要約

MicroChannel surfaces have been shown to be effective in thermal management of electronic components. Such channels are often 20 to 200 μm in width and depth. The large number of channels per unit width of the surface offers a significantly higher heat transfer area. A large number of variables, however, control the two-phase flow heat transfer coefficient. Specifically, the phenomenon surrounding the bubble generation plays a very important role in two-phase flow heat transport. The bubble generation, the diameter, and the frequency are functions of the channel geometry, the channel surface, and its shape.
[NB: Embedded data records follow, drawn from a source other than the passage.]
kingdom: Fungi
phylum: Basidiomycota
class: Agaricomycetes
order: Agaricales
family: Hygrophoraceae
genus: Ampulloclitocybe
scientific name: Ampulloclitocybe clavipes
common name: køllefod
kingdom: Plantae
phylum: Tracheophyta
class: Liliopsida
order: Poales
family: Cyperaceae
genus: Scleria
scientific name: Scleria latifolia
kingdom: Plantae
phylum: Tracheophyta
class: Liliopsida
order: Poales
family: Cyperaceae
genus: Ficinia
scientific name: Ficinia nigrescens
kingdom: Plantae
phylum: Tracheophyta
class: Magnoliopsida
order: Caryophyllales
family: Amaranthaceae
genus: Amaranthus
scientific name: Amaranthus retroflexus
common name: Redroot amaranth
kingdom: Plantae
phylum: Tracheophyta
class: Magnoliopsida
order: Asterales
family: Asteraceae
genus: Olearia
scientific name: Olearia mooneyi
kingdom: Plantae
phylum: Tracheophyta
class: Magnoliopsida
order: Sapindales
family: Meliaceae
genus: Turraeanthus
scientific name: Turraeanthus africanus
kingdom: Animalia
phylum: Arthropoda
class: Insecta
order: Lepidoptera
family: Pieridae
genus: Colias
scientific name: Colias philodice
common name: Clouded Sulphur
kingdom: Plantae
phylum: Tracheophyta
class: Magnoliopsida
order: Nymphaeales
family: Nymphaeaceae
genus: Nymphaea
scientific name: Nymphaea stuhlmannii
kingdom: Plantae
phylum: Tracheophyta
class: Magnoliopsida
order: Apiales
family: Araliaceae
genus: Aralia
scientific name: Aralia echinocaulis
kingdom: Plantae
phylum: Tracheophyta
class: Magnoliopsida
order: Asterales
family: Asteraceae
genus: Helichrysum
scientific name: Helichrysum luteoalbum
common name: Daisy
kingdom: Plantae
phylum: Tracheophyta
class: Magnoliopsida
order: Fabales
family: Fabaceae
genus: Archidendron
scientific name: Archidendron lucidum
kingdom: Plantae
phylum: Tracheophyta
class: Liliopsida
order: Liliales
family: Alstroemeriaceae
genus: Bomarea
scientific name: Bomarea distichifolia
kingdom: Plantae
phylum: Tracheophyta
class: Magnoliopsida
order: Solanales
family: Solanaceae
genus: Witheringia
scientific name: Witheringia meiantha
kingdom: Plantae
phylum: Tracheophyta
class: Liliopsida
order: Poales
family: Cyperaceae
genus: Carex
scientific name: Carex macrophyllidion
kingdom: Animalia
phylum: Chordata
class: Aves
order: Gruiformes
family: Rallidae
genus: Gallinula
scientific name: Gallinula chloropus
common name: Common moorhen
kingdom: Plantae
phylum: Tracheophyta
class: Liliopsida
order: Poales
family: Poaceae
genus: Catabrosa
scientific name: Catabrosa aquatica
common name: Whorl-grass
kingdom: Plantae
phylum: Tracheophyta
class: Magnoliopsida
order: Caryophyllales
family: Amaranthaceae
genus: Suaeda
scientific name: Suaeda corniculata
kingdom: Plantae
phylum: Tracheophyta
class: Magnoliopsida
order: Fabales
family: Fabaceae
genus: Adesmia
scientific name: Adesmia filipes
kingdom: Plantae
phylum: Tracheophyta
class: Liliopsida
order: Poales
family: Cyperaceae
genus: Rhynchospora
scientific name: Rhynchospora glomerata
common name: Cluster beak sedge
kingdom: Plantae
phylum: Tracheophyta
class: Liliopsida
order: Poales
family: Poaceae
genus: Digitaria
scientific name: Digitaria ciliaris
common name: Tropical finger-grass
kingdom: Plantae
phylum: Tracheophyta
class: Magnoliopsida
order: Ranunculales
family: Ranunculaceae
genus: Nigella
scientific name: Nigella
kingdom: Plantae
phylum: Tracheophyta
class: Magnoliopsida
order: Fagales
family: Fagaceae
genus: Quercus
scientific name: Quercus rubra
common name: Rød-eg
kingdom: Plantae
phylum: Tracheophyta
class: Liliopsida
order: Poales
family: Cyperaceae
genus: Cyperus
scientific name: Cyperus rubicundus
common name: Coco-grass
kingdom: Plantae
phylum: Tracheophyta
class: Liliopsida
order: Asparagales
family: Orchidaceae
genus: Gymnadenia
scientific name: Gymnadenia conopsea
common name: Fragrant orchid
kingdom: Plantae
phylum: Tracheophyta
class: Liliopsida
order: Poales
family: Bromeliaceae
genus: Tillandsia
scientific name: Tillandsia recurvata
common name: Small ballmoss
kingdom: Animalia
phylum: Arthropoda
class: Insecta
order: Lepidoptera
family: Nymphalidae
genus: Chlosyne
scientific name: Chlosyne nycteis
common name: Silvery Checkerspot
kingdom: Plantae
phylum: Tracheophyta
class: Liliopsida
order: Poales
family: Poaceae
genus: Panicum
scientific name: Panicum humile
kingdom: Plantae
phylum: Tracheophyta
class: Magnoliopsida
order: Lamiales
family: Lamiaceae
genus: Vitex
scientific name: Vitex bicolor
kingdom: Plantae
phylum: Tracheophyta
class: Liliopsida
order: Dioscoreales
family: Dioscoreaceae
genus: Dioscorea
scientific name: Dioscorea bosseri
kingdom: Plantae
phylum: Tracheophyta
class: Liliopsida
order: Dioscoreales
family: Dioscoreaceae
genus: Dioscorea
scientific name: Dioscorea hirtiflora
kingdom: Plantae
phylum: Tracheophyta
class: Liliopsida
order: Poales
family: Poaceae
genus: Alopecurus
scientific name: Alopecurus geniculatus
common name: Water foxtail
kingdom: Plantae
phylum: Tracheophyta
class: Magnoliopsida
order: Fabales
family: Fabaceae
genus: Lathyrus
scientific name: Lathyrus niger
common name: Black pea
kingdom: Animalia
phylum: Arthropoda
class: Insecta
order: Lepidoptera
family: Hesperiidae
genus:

In addition, the pressure, the surface heat flux, and the mass flux affect the heat transport significantly. Experiments were conducted on a setup that was specially built for testing microchannel heat exchangers. The range of parameters considered in the study are: power input: 20 to 400 W, mass flux: 35 to 300 ml/min, quality: 0 to 0.9, inlet subcooling: 5°C. The results indicate that the heat transfer coefficient is a function of the flow quality, the mass flux, and of course, the heat flux, and the related surface superheat. The heat transfer coefficient decreases with wall superheat from a value of 12,000 W/m²-K at 10°C to 9,000 W/m²-K at 80°C. The coefficient decreases by 30 percent when the quality is increased from 0.01 to 0.65. Also, the pressure drop increases with increasing heat flux.